In February 1940 Lawn Derby established a new Australian mile record at Harold Park. He paced a mile in 2:02 breaking the previous record of Walla Walla. Then at Snowtown, South Australia he recorded a mile of 2:02 ½ in windy conditions which was a state record breaking his own record set at Wayville in 1937. While still in South Australia he finished sixth in the South Australian Trotting Cup from a 60 yards handicap.

Lawn Derby won about 31 races however records from the time are incomplete.
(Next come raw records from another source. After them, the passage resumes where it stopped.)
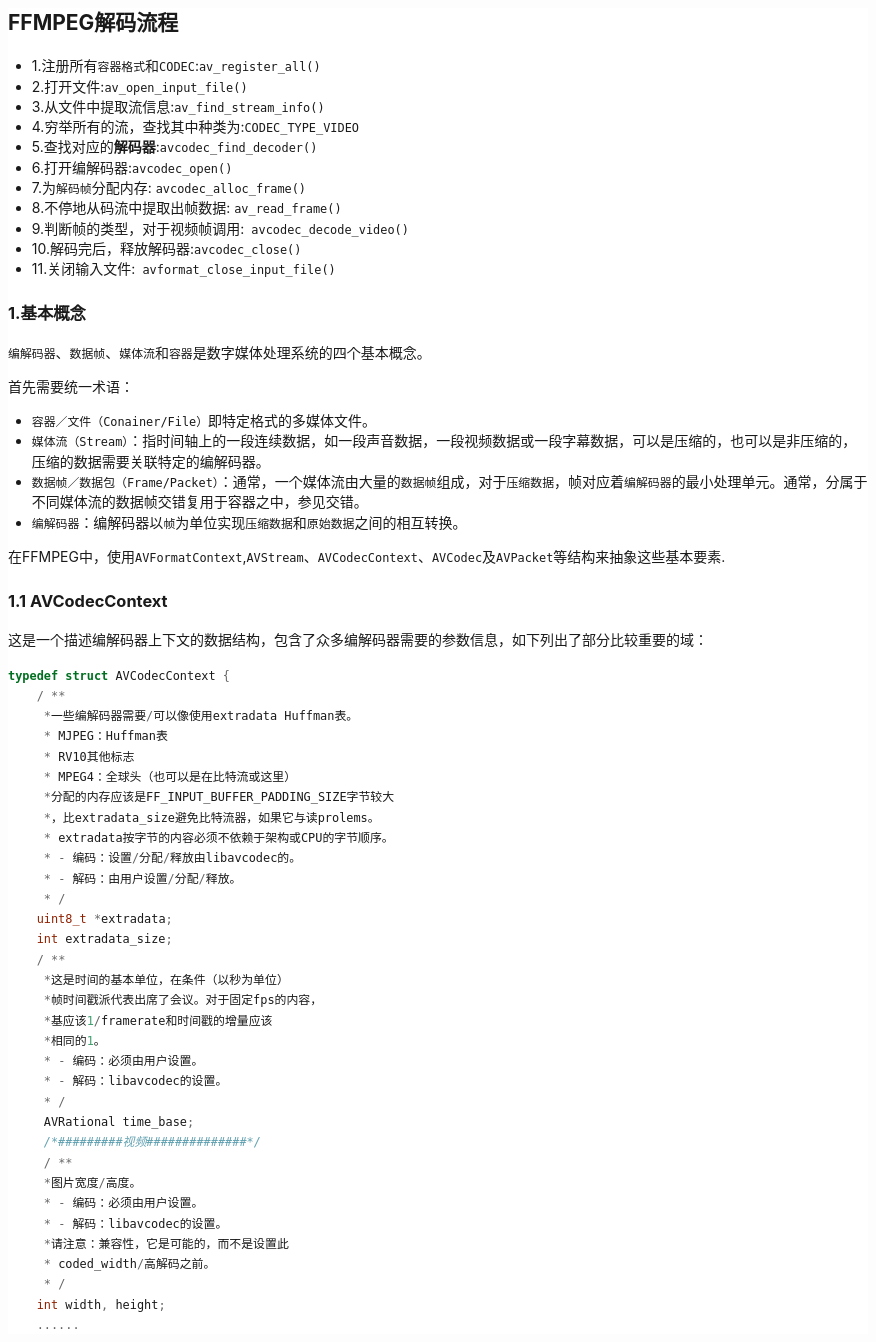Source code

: ## FFMPEG解码流程

* 1.注册所有`容器格式`和`CODEC`:`av_register_all()`
* 2.打开文件:`av_open_input_file()`
* 3.从文件中提取流信息:`av_find_stream_info()`
* 4.穷举所有的流，查找其中种类为:`CODEC_TYPE_VIDEO`
* 5.查找对应的**解码器**:`avcodec_find_decoder()`
* 6.打开编解码器:`avcodec_open()`
* 7.为`解码帧`分配内存: `avcodec_alloc_frame()`
* 8.不停地从码流中提取出帧数据: `av_read_frame()`
* 9.判断帧的类型，对于视频帧调用:` avcodec_decode_video()`
* 10.解码完后，释放解码器:`avcodec_close()`
* 11.关闭输入文件:` avformat_close_input_file()`

### 1.基本概念
 `编解码器`、`数据帧`、`媒体流`和`容器`是数字媒体处理系统的四个基本概念。

首先需要统一术语：

* `容器／文件（Conainer/File）`即特定格式的多媒体文件。
* `媒体流（Stream）`：指时间轴上的一段连续数据，如一段声音数据，一段视频数据或一段字幕数据，可以是压缩的，也可以是非压缩的，压缩的数据需要关联特定的编解码器。
* `数据帧／数据包（Frame/Packet）`：通常，一个媒体流由大量的`数据帧`组成，对于`压缩数据`，帧对应着`编解码器`的最小处理单元。通常，分属于不同媒体流的数据帧交错复用于容器之中，参见交错。
* `编解码器`：编解码器以`帧`为单位实现`压缩数据`和`原始数据`之间的相互转换。

在FFMPEG中，使用`AVFormatContext`,`AVStream`、`AVCodecContext`、`AVCodec`及`AVPacket`等结构来抽象这些基本要素.

### 1.1 AVCodecContext
这是一个描述编解码器上下文的数据结构，包含了众多编解码器需要的参数信息，如下列出了部分比较重要的域：

```c
typedef struct AVCodecContext {
	/ **
     *一些编解码器需要/可以像使用extradata Huffman表。
     * MJPEG：Huffman表
     * RV10其他标志
     * MPEG4：全球头（也可以是在比特流或这里）
     *分配的内存应该是FF_INPUT_BUFFER_PADDING_SIZE字节较大
     *，比extradata_size避免比特流器，如果它与读prolems。
     * extradata按字节的内容必须不依赖于架构或CPU的字节顺序。
     * - 编码：设置/分配/释放由libavcodec的。
     * - 解码：由用户设置/分配/释放。
     * /
	uint8_t *extradata;
    int extradata_size;
	/ **
     *这是时间的基本单位，在条件（以秒为单位）
     *帧时间戳派代表出席了会议。对于固定fps的内容，
     *基应该1/framerate和时间戳的增量应该
     *相同的1。
     * - 编码：必须由用户设置。
     * - 解码：libavcodec的设置。
     * /
	 AVRational time_base;
	 /*#########视频##############*/
	 / **
     *图片宽度/高度。
     * - 编码：必须由用户设置。
     * - 解码：libavcodec的设置。
     *请注意：兼容性，它是可能的，而不是设置此
     * coded_width/高解码之前。
     * /
    int width, height;
    ......
```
He set records in five states and in New Zealand.

==Stud record==
While still racing Lawn Derby had already began his stud career and he stood at Cowra between 1935 and 1953. His progeny include Avian Derby winner of the 1952 Inter Dominion, Ribands the winner of the 1954 A G Hunter Cup, Belgrave, Johnnie Lawn, Miss Lawnham and Peak Hill who were all winners of the New South Wales Pacers Derby, and Claude Derby and Set Point who both were winners of Inter Dominion heats. In his only public stud season Peak Hill sires Silver Peak a winner of both the New South Wales Pacers Derby and A G Hunter Cup. He died at Cowra in November 1954.
The annual Australian Harness Racing Awards are named in his honour.